Otro hallazgo interesante estuvo relacionado con los lisosomas. Estas estructuras celulares actúan como centros de reciclaje de la célula: descomponen componentes dañados y contribuyen a mantener una función celular saludable. Una mejora de la actividad lisosomal podría favorecer potencialmente un mejor mantenimiento y funcionamiento de las células hepáticas.

De los dos cannabinoides, el CBG mostró efectos metabólicos especialmente notables.
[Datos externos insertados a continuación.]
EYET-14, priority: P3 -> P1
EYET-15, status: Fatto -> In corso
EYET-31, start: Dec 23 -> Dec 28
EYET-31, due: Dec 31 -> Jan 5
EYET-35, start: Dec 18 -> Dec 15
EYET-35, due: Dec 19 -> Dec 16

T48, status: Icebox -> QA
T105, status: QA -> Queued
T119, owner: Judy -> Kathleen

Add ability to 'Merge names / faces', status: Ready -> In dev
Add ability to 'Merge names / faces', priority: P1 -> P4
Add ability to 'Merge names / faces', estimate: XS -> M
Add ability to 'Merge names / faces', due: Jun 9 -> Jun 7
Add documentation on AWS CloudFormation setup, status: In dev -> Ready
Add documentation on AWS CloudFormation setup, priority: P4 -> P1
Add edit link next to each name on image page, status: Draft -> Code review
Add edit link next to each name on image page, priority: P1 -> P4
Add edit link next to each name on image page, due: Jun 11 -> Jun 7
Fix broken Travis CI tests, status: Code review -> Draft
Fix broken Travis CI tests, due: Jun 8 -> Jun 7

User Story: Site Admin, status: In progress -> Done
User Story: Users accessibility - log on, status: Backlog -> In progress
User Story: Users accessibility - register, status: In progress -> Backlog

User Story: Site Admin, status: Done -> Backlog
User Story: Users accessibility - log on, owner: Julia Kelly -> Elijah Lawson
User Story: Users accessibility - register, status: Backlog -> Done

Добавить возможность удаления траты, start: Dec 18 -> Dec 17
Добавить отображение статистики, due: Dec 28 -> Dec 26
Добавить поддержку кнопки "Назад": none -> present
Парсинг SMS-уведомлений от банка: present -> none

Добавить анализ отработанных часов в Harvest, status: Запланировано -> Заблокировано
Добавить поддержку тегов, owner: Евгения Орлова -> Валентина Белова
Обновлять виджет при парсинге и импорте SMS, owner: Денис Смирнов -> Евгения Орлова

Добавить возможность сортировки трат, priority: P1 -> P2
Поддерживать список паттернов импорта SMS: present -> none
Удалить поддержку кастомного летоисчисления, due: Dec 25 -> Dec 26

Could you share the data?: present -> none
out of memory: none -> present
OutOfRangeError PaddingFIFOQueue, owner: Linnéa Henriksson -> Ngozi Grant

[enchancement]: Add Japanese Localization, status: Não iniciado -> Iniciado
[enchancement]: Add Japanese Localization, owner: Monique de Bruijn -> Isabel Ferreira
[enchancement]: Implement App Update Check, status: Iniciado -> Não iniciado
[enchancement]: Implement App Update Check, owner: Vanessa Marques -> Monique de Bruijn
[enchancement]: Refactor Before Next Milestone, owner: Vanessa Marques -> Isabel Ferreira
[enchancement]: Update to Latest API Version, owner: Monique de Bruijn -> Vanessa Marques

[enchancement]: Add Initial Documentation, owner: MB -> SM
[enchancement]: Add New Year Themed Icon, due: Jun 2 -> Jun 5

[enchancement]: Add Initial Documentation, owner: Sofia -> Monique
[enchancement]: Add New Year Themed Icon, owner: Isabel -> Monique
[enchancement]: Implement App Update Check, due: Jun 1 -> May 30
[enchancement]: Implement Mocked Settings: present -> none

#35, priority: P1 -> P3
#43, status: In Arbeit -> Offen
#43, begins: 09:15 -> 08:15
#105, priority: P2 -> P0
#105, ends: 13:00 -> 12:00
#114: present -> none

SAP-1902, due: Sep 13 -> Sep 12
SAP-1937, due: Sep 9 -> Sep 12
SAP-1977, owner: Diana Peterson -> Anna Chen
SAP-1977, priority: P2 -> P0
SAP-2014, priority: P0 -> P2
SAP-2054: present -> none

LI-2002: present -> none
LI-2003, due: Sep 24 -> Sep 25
Pareció provocar cambios más intensos en varias vías relacionadas con el metabolismo hepático, lo que sugiere que este cannabinoide menos conocido merece una investigación adicional en futuros estudios.

Por qué son importantes estos resultados

Estudios como este ayudan a los científicos a comprender mejor cómo interactúan los cannabinoides con los complejos sistemas biológicos del organismo.

En lugar de limitarse a buscar un alivio de los síntomas, los investigadores estudian cómo los cannabinoides pueden influir en procesos celulares fundamentales, como la producción de energía, el metabolismo de las grasas, la inflamación y el reciclaje celular. Estos mecanismos son muy relevantes en numerosas enfermedades metabólicas crónicas, incluida la MASLD.

Cada estudio en animales bien diseñado aporta indicios valiosos que pueden orientar futuras investigaciones en seres humanos.

Pero existen limitaciones importantes

Por interesantes que sean estos resultados, no deben interpretarse como una prueba de que los productos con CBD o CBG puedan tratar la enfermedad del hígado graso.

En primer lugar, se trató de un estudio en animales. Los resultados obtenidos en ratones difieren con frecuencia de los observados en seres humanos debido a diferencias importantes en el metabolismo, la fisiología y la progresión de la enfermedad.

En segundo lugar, los cannabinoides se administraron mediante inyección; no se consumieron como extractos orales de cáñamo ni como complementos alimenticios. Los cannabinoides inyectados llegan al organismo de una manera diferente y, a menudo, producen concentraciones y efectos biológicos que no pueden compararse directamente con los productos disponibles comercialmente.

Por último, el estudio se realizó en condiciones de laboratorio altamente controladas y utilizó cannabinoides purificados. Los productos de cáñamo destinados al consumidor varían considerablemente en su formulación, dosis, biodisponibilidad y composición, por lo que no resulta adecuado establecer comparaciones directas.

Conclusión

La investigación de 2026 ofrece otro ejemplo de por qué los cannabinoides siguen siendo un campo apasionante de investigación biomédica. Tanto el CBD como el CBG influyeron en varias vías biológicas relacionadas con la salud hepática, y el CBG mostró efectos metabólicos especialmente prometedores en este modelo experimental.

Sin embargo, los resultados prometedores obtenidos en laboratorio son solo el comienzo del proceso científico.

Todavía se necesitan ensayos clínicos amplios y cuidadosamente diseñados en seres humanos para determinar si estos mecanismos se traducen en beneficios relevantes para la salud de las personas con MASLD. Hasta que se disponga de esas pruebas, los cannabinoides no deben considerarse un tratamiento para la enfermedad del hígado graso.

Para las personas con MASLD, las bases de la atención siguen siendo las mismas: mantener un peso corporal saludable, realizar actividad física con regularidad, seguir una alimentación equilibrada, controlar la diabetes u otras alteraciones metabólicas y trabajar en estrecha colaboración con profesionales sanitarios cualificados.

La ciencia sigue avanzando, y estudios como este ayudan a señalar nuevas direcciones para la investigación. Pero, por ahora, el CBD y el CBG siguen siendo sustancias prometedoras para el estudio, no tratamientos establecidos para la enfermedad del hígado graso.